What World Do We Seek?
If David Attenborough (the British Natural Historian, narrator of the video series, Planet Earth and a national treasure in the U.K.), gives a speech to the UN proclaiming the end of civilization and few hear it, does our world still collapse? If the President releases the Congressional report on climate change on Black Friday and no one heeds it, does it have an impact? If Trump tweets his denial of the substance of the report (which strongly affirms the reality of global warming) – does that mean anything at all? And, if the U.N. releases a chatbot designed to empower the people of the planet (at least, those with access to Facebook) to act in reducing carbon emissions, does that signal a democratization of the process or a profound cynicism as to the likelihood of an organized, intra-government, legislative solution to the climate catastrophe?

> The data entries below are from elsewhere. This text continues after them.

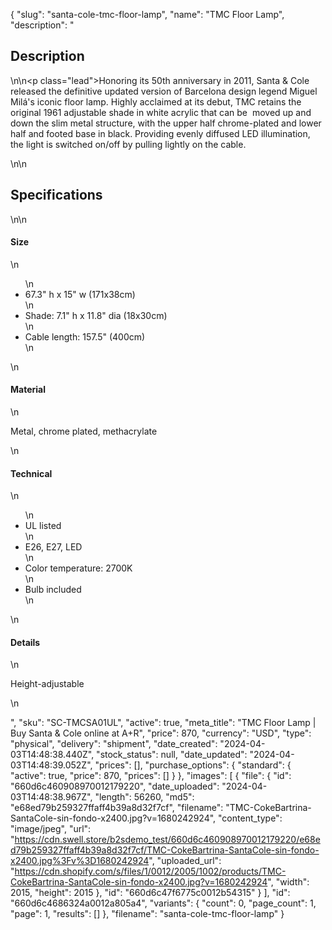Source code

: {
  "slug": "santa-cole-tmc-floor-lamp",
  "name": "TMC Floor Lamp",
  "description": "<h2>Description</h2>\n<!-- split -->\n<p class=\"lead\">Honoring its 50th anniversary in 2011, Santa &amp; Cole released the definitive updated version of Barcelona design legend Miguel Milá's iconic floor lamp. Highly acclaimed at its debut, TMC retains the original 1961 adjustable shade in white acrylic that can be  moved up and down the slim metal structure, with the upper half chrome-plated and lower half and footed base in black. Providing evenly diffused LED illumination, the light is switched on/off by pulling lightly on the cable. </p>\n<!-- split -->\n<h2>Specifications</h2>\n<!-- split -->\n<h4>Size</h4>\n<ul>\n<li>67.3\" h x 15\" w (171x38cm)</li>\n<li>Shade: 7.1\" h x 11.8\" dia (18x30cm)</li>\n<li>Cable length: 157.5\" (400cm)</li>\n</ul>\n<h4>Material</h4>\n<p>Metal, chrome plated, methacrylate</p>\n<h4>Technical</h4>\n<ul>\n<li>UL listed</li>\n<li>E26, E27, LED</li>\n<li>Color temperature: 2700K</li>\n<li>Bulb included</li>\n</ul>\n<h4>Details</h4>\n<p>Height-adjustable</p>\n<ul></ul>",
  "sku": "SC-TMCSA01UL",
  "active": true,
  "meta_title": "TMC Floor Lamp | Buy Santa & Cole online at A+R",
  "price": 870,
  "currency": "USD",
  "type": "physical",
  "delivery": "shipment",
  "date_created": "2024-04-03T14:48:38.440Z",
  "stock_status": null,
  "date_updated": "2024-04-03T14:48:39.052Z",
  "prices": [],
  "purchase_options": {
    "standard": {
      "active": true,
      "price": 870,
      "prices": []
    }
  },
  "images": [
    {
      "file": {
        "id": "660d6c460908970012179220",
        "date_uploaded": "2024-04-03T14:48:38.967Z",
        "length": 56260,
        "md5": "e68ed79b259327ffaff4b39a8d32f7cf",
        "filename": "TMC-CokeBartrina-SantaCole-sin-fondo-x2400.jpg?v=1680242924",
        "content_type": "image/jpeg",
        "url": "https://cdn.swell.store/b2sdemo_test/660d6c460908970012179220/e68ed79b259327ffaff4b39a8d32f7cf/TMC-CokeBartrina-SantaCole-sin-fondo-x2400.jpg%3Fv%3D1680242924",
        "uploaded_url": "https://cdn.shopify.com/s/files/1/0012/2005/1002/products/TMC-CokeBartrina-SantaCole-sin-fondo-x2400.jpg?v=1680242924",
        "width": 2015,
        "height": 2015
      },
      "id": "660d6c47f6775c0012b54315"
    }
  ],
  "id": "660d6c4686324a0012a805a4",
  "variants": {
    "count": 0,
    "page_count": 1,
    "page": 1,
    "results": []
  },
  "filename": "santa-cole-tmc-floor-lamp"
}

We are being stress-tested on our ability to survive in the multiverse, the fractured continuum of space, time, matter and energy thatmanifests in parallel worlds wherefactual and counterfactual narratives co-exist.
We are being asked, by our political circumstances, to believe in both truth and untruth, the fake and the real, and yet retain our equanimity. We are being asked to hold two opposed ideas in our mind at the same time and still retain the ability to function – a feat that F. Scott Fitzgerald considered “was the test of a first-rate intelligence”. We are being asked to consume and to conserve; to change and to sustain; to believe in progress – time’s arrow, and in the everlastingness of a regenerative natural world – time’s cycle.
We are being asked to believe in the possibility of continued fossil-fueled economic growth while that phenomenon’s miasmic specter of global warming threatens to destroy the productivity and habitability of vast swathes of the planet.